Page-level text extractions
BEGIN
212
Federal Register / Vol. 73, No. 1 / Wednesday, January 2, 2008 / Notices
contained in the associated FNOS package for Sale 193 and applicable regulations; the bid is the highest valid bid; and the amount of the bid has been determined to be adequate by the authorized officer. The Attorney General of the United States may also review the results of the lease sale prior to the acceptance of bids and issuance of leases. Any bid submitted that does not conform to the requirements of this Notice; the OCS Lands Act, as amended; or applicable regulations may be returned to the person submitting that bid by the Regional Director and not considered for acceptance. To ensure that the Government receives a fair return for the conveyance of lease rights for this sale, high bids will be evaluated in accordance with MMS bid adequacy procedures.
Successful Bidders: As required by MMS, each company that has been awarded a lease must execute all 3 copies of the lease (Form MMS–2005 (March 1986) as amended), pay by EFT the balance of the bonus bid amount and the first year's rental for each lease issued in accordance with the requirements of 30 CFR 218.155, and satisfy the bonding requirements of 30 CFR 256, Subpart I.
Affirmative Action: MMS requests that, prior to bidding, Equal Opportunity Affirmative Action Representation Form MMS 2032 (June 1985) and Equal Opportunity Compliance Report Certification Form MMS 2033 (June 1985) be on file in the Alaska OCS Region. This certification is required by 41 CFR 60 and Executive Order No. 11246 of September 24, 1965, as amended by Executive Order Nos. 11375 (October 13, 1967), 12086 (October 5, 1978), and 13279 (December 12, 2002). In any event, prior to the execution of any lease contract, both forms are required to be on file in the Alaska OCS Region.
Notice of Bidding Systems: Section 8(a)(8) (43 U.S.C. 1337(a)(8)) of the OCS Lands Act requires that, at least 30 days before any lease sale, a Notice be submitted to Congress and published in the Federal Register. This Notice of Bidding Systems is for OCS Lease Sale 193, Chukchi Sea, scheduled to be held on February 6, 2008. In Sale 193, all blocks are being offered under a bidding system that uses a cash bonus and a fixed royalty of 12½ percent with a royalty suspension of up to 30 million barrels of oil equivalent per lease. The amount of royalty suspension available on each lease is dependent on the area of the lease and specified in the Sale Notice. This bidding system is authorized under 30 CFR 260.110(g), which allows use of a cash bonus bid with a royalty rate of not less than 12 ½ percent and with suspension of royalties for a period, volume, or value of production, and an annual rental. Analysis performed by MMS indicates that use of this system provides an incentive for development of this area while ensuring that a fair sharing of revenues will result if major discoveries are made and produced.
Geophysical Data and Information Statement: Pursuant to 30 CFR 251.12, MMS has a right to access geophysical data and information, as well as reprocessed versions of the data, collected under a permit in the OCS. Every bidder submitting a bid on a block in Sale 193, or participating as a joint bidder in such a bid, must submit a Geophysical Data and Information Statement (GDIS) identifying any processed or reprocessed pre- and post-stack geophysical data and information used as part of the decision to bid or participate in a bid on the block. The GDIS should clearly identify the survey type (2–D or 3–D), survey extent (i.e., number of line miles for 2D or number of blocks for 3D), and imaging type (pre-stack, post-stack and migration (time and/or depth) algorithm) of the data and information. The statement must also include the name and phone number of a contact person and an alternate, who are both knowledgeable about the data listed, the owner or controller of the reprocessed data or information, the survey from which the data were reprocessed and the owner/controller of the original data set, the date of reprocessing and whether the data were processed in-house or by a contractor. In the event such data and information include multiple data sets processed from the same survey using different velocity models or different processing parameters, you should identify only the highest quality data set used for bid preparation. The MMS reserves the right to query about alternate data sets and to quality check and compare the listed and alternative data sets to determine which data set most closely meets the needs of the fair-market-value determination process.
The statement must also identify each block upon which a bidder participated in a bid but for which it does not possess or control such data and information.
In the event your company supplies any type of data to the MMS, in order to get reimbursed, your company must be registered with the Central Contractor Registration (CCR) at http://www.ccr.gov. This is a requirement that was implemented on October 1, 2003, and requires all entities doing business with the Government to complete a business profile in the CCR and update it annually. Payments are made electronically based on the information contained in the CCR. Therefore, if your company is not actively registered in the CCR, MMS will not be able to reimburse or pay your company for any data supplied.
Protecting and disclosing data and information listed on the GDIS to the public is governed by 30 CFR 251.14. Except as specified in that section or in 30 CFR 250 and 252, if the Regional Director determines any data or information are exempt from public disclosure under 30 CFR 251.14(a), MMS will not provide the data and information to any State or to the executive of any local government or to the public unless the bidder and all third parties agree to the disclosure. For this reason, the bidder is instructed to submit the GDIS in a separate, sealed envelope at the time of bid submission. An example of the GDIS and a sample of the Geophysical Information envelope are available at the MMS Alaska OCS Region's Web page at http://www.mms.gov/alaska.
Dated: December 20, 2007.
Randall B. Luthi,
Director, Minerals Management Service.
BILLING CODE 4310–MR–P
END
BEGIN
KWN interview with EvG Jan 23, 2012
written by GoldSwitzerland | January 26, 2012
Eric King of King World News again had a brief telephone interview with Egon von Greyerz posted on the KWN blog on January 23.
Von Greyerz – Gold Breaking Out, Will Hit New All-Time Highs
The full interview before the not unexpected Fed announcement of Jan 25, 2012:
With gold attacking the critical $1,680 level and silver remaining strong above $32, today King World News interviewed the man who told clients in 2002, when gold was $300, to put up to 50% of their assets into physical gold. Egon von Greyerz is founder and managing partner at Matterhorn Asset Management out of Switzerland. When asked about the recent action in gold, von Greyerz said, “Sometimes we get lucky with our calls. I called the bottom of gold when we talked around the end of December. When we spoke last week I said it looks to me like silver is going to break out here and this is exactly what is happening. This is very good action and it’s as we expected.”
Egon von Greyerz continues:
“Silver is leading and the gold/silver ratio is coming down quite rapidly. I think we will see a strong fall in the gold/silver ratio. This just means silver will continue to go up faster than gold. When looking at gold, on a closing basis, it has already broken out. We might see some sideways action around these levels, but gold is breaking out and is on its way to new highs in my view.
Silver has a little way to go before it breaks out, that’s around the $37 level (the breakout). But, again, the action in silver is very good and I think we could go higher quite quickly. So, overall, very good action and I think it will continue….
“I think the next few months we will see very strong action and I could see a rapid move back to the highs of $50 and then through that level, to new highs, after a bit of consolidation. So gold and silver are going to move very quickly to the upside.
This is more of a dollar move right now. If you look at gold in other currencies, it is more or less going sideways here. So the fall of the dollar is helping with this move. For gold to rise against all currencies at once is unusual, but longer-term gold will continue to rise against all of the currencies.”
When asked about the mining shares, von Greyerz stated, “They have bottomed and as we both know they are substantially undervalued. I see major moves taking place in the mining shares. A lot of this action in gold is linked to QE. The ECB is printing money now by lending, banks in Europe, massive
END
YOUR GOAL>
Extract exactly and only the lines above from the line containing "Eric King of" through the line containing "The full interview", both end lines included.

RESPONSE AREA>
Eric King of King World News again had a brief telephone interview with Egon von Greyerz posted on the KWN blog on January 23.
Von Greyerz – Gold Breaking Out, Will Hit New All-Time Highs
The full interview before the not unexpected Fed announcement of Jan 25, 2012:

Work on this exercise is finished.